━━ Exercise data

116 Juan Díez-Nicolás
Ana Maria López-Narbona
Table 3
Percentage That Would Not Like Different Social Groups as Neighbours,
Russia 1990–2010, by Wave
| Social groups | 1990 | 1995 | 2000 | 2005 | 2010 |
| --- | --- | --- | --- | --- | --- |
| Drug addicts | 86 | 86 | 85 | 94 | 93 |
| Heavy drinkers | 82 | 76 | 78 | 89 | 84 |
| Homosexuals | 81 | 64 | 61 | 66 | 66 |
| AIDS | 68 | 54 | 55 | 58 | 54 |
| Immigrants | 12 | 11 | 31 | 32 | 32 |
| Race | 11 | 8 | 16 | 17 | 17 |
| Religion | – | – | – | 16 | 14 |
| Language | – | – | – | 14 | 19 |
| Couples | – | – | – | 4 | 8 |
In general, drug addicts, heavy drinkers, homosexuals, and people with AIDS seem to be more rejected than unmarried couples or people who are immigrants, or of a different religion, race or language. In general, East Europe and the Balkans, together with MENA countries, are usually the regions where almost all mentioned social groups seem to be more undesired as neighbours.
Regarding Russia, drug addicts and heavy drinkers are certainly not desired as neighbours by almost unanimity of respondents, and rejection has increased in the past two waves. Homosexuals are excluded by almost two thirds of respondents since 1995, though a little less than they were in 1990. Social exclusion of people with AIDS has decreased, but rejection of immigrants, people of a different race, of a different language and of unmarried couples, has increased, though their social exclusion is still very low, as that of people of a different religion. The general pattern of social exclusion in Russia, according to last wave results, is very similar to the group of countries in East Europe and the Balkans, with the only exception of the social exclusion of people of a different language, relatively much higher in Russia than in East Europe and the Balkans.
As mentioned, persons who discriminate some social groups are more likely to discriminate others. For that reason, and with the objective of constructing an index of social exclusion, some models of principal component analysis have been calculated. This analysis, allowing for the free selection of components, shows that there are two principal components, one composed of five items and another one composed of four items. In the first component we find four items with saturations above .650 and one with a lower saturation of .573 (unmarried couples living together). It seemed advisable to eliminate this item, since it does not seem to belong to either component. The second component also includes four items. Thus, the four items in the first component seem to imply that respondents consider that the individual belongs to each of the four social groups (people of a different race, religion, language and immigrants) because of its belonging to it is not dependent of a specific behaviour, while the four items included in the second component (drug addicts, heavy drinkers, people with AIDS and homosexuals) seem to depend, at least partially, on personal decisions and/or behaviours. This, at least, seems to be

━━━━
━━ Exercise data

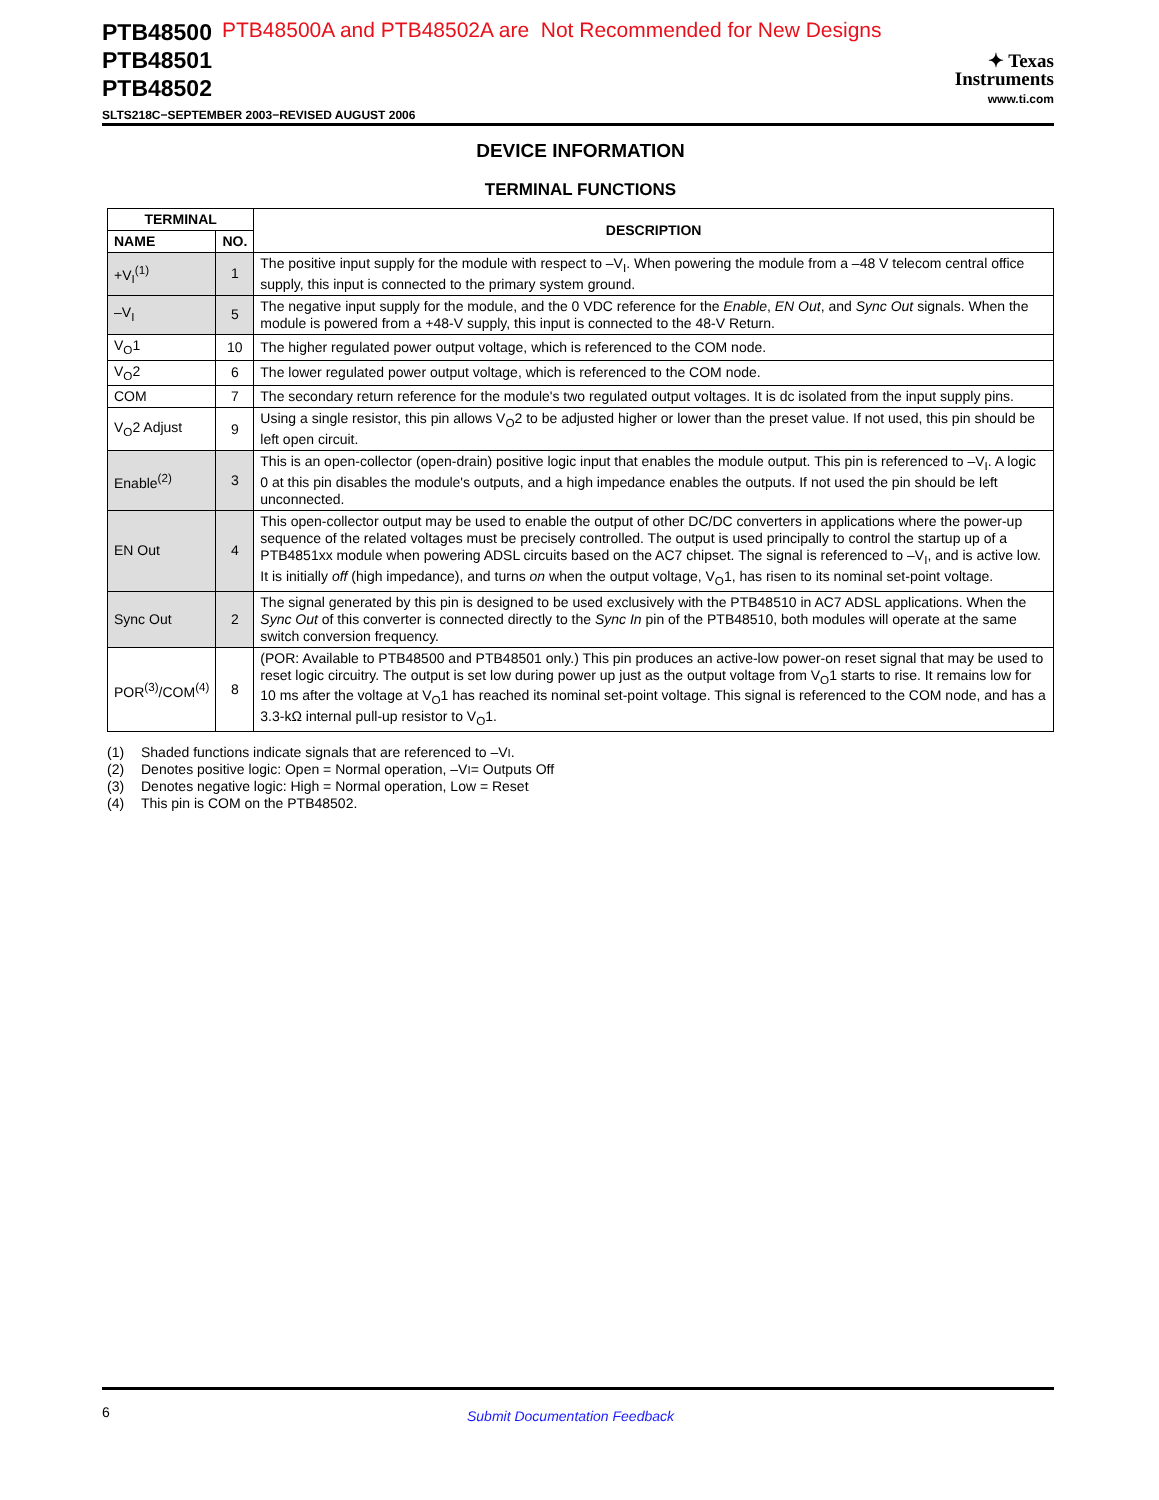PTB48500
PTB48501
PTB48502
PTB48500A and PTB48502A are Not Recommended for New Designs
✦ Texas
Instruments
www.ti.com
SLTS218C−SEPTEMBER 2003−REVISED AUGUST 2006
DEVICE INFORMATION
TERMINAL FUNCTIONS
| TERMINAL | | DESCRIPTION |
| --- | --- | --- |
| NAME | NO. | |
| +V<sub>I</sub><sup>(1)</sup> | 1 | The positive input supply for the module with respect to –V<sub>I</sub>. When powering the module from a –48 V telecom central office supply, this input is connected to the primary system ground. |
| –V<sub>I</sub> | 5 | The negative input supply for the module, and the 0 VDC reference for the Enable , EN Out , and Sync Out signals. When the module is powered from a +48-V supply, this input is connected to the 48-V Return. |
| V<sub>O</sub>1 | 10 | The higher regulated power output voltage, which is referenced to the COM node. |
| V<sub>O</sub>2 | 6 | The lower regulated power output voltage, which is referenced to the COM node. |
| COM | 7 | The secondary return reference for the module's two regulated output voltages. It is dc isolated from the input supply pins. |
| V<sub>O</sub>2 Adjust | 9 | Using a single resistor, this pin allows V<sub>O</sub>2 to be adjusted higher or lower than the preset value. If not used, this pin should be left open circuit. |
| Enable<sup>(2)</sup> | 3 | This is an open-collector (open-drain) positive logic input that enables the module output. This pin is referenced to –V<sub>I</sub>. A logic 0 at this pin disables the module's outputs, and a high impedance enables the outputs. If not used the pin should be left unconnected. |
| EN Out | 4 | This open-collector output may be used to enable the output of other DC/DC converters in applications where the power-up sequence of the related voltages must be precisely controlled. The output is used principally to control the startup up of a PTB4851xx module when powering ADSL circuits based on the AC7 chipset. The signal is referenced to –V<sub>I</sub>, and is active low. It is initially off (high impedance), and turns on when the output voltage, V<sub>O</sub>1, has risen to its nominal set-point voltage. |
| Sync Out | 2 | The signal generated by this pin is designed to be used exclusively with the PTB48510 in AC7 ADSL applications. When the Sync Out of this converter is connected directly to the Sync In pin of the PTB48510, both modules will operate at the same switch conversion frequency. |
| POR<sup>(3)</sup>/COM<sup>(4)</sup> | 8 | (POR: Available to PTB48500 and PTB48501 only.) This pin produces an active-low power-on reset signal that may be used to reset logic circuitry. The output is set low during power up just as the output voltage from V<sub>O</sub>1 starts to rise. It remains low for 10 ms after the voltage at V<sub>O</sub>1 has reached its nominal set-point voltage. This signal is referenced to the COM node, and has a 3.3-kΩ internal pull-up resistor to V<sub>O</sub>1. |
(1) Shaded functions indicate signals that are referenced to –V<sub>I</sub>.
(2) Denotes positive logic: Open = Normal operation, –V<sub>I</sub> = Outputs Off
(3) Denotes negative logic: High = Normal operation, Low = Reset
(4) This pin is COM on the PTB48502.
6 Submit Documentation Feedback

━━━━

### Problem
Starting at the line that contains "NAME | NO. | |" and stopping after the line that contains "48-V Return. |", write out every line exactly as it appears above, and no other line.

### Result of this task
| NAME | NO. | |
| +V<sub>I</sub><sup>(1)</sup> | 1 | The positive input supply for the module with respect to –V<sub>I</sub>. When powering the module from a –48 V telecom central office supply, this input is connected to the primary system ground. |
| –V<sub>I</sub> | 5 | The negative input supply for the module, and the 0 VDC reference for the Enable , EN Out , and Sync Out signals. When the module is powered from a +48-V supply, this input is connected to the 48-V Return. |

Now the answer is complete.